Al Gold – Paradise
CD: 10 Songs, 36 Minutes
Styles: Ensemble Blues, Roots, New Jersey Blues, All Original Songs
What is New Jersey blues? Al Gold, a Garden State native, confesses that “it may be difficult to define it as uniquely from NJ…The world has become a much smaller place; musical boundaries trampled and characteristic sounds have been shared. I’m not calling [Paradise] a blues album. Although it’s steeped and rooted in the blues, its options are open and a bit outside of the box.” Translation: There’s a lot to enjoy here, especially for fans of big-band sound. Al and his ensemble, featuring guests such as Johnny Sansone and Dave Stryker, are top-notch musicians, providing an extemporaneous quality to their ten original tracks. Overall, the album sounds tighter than a jam-session CD, but more improvisational than a studio release. Gold and company go with the flow no matter where it takes them. Sometimes the lyrics are hard to decipher, but no one can fault them for their retro aesthetic on every selection. Baby boomers and younger fans of vintage blues, roots and jazz will find Paradise lives up to its name. How, exactly? Read on.

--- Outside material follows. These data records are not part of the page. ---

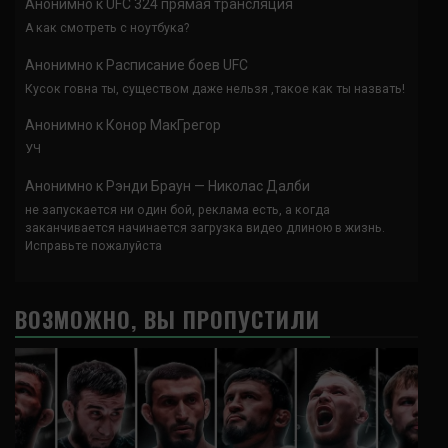
Анонимно
к
UFC 324 прямая трансляция
А как смотреть с ноутбука?
Анонимно
к
Расписание боев UFC
Кусок говна ты, существом даже нельзя ,такое как ты назвать!
Анонимно
к
Конор МакГрегор
УЧ
Анонимно
к
Рэнди Браун — Николас Далби
не запускается ни один бой, реклама есть, а когда
заканчивается начинается загрузка видео длиною в жизнь.
Исправьте пожалуйста
ВОЗМОЖНО, ВЫ ПРОПУСТИЛИ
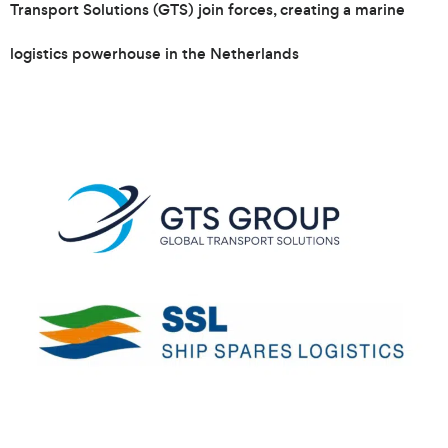
Transport Solutions (GTS) join forces, creating a marine
logistics powerhouse in the Netherlands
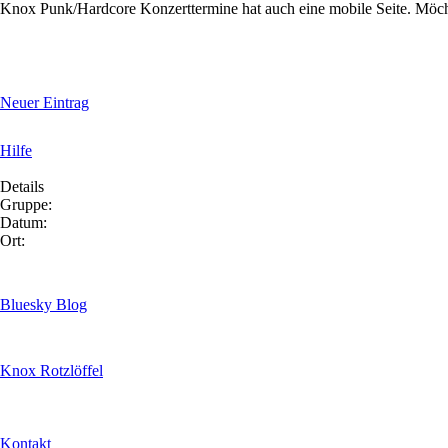
Knox Punk/Hardcore Konzerttermine hat auch eine mobile Seite. Möc
Neuer Eintrag
Hilfe
Details
Gruppe:
Datum:
Ort:
Bluesky Blog
Knox Rotzlöffel
Kontakt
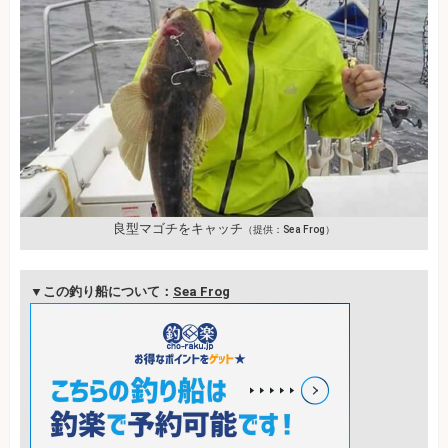
良型マゴチをキャッチ
（提供：Sea Frog）
▼この釣り船について：
Sea Frog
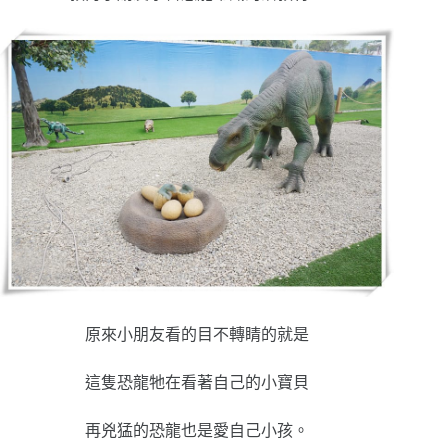
原來小朋友看的目不轉睛的就是
這隻恐龍牠在看著自己的小寶貝
再兇猛的恐龍也是愛自己小孩。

The place to start was at home with Al’s band, the Suburban Rhythm Kings: drummer Jerry Cordasco, guitarist Tom Rice and bassist Terry Hemmer. They like a good groove and as little noodling as possible – two strategies that have worked well for them. They’ve been fortunate to back up several heavyweights passing through their backyard, as well as performing at countless gigs, festivals, and independent appearances. Joining them on this project are guest stars who all live and/or/were based in New Jersey. In alphabetical order, they are guitarist Mitch Eisenberg, jazz organist Jared Gold, pianist Eric Heilner, up-and-coming guitarist/singer Cassidy Rain, Baron Raymonde on sax, multi-instrumentalist and Blues Award winner Johnny Sansone, jazz and blues juggernaut Dave Stryker, and roots singer/songwriter and guitarist Anthony Tamburro. Also featured is V.d. King (with non-capitalized middle initial) on bass and other guitar.
“That’s My Baby” opens the proceedings, ushering in a 1950s vibe and classic subject matter: a cheating partner and an irritated significant other. “Paradise (Downhome)” has a contemplative intro with understated harmonica by Johnny Sansone. Imagine hearing this on an antique radio, on a dark and rainy night. Lyrics like this might chill you: “When I leave this town, I won’t be back no more. You’d still hear me knockin’, knockin’ on your screened back door.” “Tramps Take Linden” is an atmospheric jazz boogie with highlighted drums by Jerry Cordasco. Later on comes sassy number six, “Boogie in the Dark,” with a bouncy beat that’ll move your feet along with other parts of your body. Cassidy Rain provides sultry female vocals. “Won’t Sleep Tonight” is a terrific slow-burning blues track, and the instrumental “Maplewood Limbo” a postmodern meditation suitable for a dance hall/roadhouse scene in a blues biopic.
For lovers of jazz, roots and New Jersey blues, Al Gold’s latest offering is pure Paradise!